Escuchando a los chavales no pude evitar la pregunta lógica: ¿qué pensarán de ellos sus profesores? ¿y sus padres? ¿cómo les enseñarán demografía, historia, literatura, matemáticas o –sin ánimo de ironizar– filosofía? A su edad, yo tampoco sabía desde luego quién era realmente Platón. Pero tampoco me imaginaba que pudiera asumir responsabilidades de la envergadura como la que ellos expusieron, ni siquiera en los mundos ficticios que uno recreaba en la adolescencia en los que apenas cabían un par de piratas más y pare de contar.
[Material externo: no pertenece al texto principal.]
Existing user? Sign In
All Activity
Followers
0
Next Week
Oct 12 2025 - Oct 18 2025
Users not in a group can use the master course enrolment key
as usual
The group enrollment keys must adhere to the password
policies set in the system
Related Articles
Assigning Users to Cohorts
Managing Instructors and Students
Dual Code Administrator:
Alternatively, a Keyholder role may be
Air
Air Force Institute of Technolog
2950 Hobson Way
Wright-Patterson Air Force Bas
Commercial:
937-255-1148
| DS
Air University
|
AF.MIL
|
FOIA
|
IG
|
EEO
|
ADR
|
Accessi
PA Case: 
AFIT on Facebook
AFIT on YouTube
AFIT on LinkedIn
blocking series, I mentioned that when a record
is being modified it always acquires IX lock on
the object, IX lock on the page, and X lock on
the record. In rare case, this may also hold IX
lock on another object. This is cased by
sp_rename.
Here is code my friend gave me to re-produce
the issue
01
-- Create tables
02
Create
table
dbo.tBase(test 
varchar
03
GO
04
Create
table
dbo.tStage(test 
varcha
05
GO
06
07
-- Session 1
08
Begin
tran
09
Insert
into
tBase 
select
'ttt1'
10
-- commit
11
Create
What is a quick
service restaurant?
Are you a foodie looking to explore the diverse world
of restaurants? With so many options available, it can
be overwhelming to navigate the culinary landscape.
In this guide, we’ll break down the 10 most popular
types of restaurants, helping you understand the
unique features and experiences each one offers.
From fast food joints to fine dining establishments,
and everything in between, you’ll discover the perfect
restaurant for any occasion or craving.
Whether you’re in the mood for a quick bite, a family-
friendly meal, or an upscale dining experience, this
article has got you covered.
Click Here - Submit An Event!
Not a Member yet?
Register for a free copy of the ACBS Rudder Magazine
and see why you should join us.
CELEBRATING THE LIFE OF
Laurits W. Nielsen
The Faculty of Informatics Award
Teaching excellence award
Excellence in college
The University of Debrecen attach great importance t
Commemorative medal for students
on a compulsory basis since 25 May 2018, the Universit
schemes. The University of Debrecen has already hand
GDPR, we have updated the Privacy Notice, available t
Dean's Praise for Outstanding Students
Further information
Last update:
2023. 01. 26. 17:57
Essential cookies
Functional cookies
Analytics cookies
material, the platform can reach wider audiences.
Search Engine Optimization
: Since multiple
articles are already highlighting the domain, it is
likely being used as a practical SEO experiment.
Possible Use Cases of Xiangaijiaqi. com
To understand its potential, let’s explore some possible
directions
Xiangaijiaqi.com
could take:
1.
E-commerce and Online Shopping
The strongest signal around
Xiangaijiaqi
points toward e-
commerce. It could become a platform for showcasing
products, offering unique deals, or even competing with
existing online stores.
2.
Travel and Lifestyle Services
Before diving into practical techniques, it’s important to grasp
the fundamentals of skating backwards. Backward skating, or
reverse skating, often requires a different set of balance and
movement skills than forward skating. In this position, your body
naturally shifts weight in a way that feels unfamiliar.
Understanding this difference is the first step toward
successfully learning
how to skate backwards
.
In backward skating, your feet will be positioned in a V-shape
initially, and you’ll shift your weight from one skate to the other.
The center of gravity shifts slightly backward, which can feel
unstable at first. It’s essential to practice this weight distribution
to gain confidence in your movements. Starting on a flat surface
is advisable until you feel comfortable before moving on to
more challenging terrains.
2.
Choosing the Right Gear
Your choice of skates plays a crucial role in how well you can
A este tema, el de los juegos y la educación, que es tan sólo uno de los ángulos fascinantes que conforman la multidimensionalidad del mundo digital, volveremos en otros números de en.red.ando. Y, por supuesto, quiero que sepan los educadores que lean estas líneas que tienen abiertas las puertas de la revista para expresar sus ideas al respecto. Los padres, también. Sobre todo los padres, muchos de los cuales ya han empezado a entrenarse para decir sin que les tiemble la voz: Hijo, todos estos bits hasta donde alcanza tu vista, y más, hoy ya son tuyos.